However you choose to observe Michaelmas, the feast of St. Michael and All Angels Sept. 29, the Norbertine priests of St. Michael’s Abbey will possibly be enjoying it more.
Their new Church of Our Lady of the Assumption in Silverado, California, completed in June 2021 along with a new abbey built 10 miles away from an area prone to landslides, has a special stained-glass window at the back of the nave.
If the weather cooperates, as it did last year, the window will — as it was designed to do by architect Jean-Louis Pagès — flood the altar with evening sunlight at the beginning of the vespers service at 5:30 p.m. That’s how precisely the church’s location was calculated relative to the autumnal equinox, which always occurs about a week prior to the feast day.
Father Ambrose Criste, director of formation at the abbey, calls it “one of those beautiful ancient things,” and said there were gasps last year as the Magnificat was sung and the sun came through the window right on schedule.
The abbey community has 58 priests and 42 seminarians, most of them teachers in grade and high schools in the area.
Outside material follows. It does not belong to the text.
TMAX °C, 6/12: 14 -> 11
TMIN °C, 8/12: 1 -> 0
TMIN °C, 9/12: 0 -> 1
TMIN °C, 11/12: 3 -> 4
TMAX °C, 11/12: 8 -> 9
The abbey’s own school closed in 2020.
The community evolved from a small group of Hungarian priests who fled communist oppression in 1950, at first settling in De Pere, Wisconsin. Los Angeles Cardinal James F. McIntyre invited them to teach at Mater Dei High School in Santa Ana, California, in 1957, and they’ve been in Orange County ever since.
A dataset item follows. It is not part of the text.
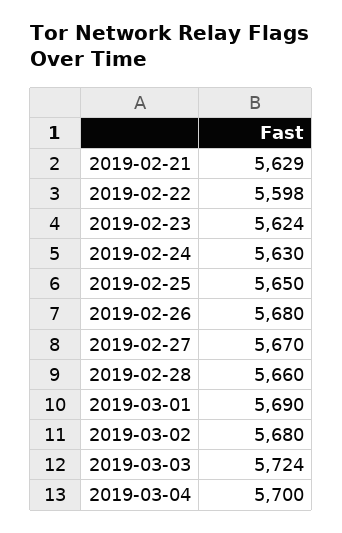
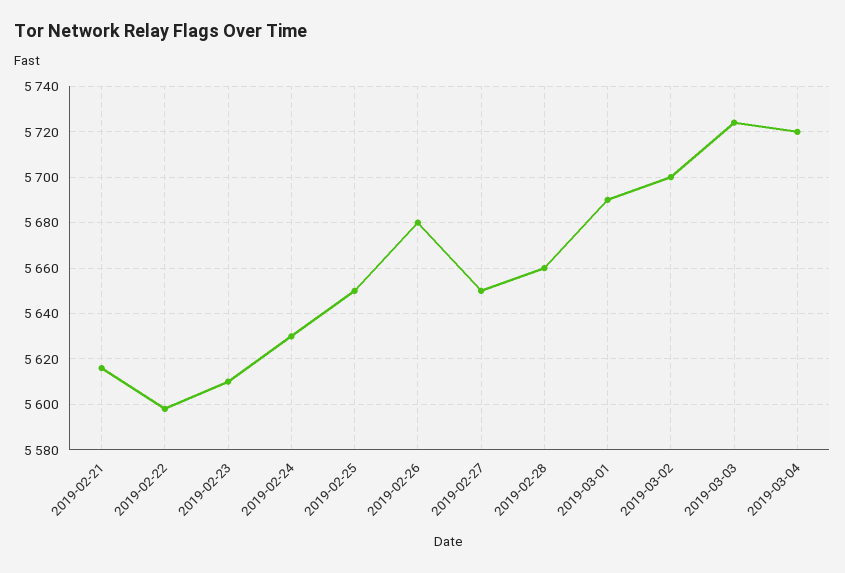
2019-02-21: 5629 -> 5615
2019-02-23: 5624 -> 5610
2019-02-27: 5670 -> 5650
2019-03-02: 5680 -> 5700
2019-03-04: 5700 -> 5720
Michaelmas is typically celebrated with lavish meals — in Britain, the tradition is to eat a fattened goose — and sometimes school plays to mark St. Michael’s slaying of a dragon in the great cosmic battle recounted in the 12th chapter of the Book of Revelation.
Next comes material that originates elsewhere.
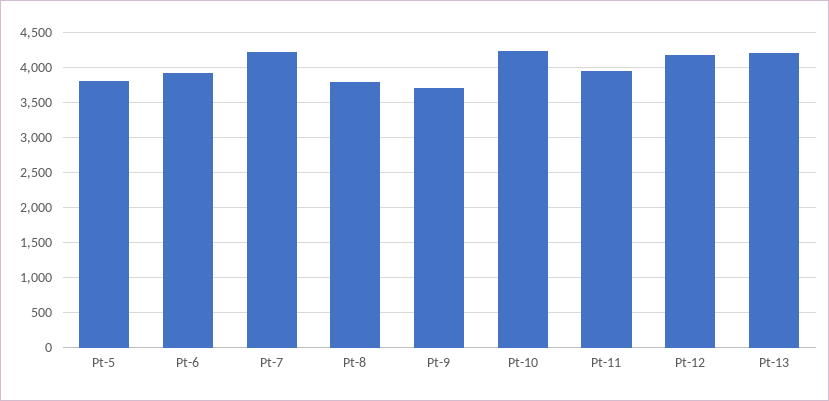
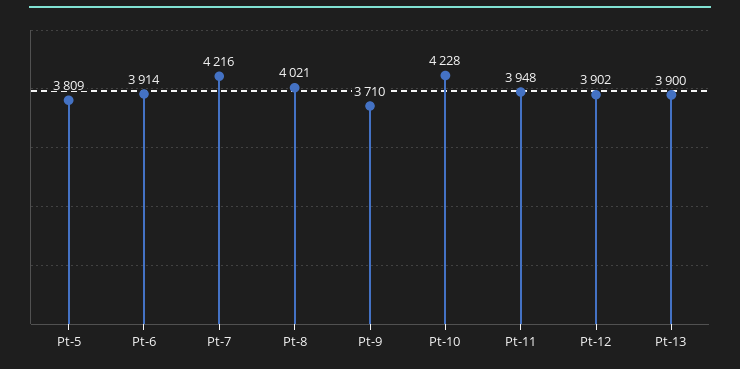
Pt-8: 3800 -> 4021
Pt-12: 4200 -> 3902
Pt-13: 4200 -> 3900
St. Michael’s Abbey holds its feast in the courtyard outside the church, with the added attraction of home-brewed beer, which Father Ambrose notes is “an old, old Catholic tradition.”
Full story at CatholicNews.com.
It is beautiful and gives glory to God. The Vatican will find a way to cancel it.
Attended the beautiful Vespers last night as I do on occasion. The deep traditional workings of the Holy Spirit are evident in so many fruitful ways by the Norbertines in the canyon. Do stop in for a visit, you won’t be disappointed.
https://www.italianartsociety.org/2015/09/the-feast-of-saint-michael-archangel-is-celebrated-today-29-september/
Beautiful. Thank you for posting this. And, it’s great to see a growing religious community. We know a young man who recently visited them as he discerns a priestly vocation in a religious community.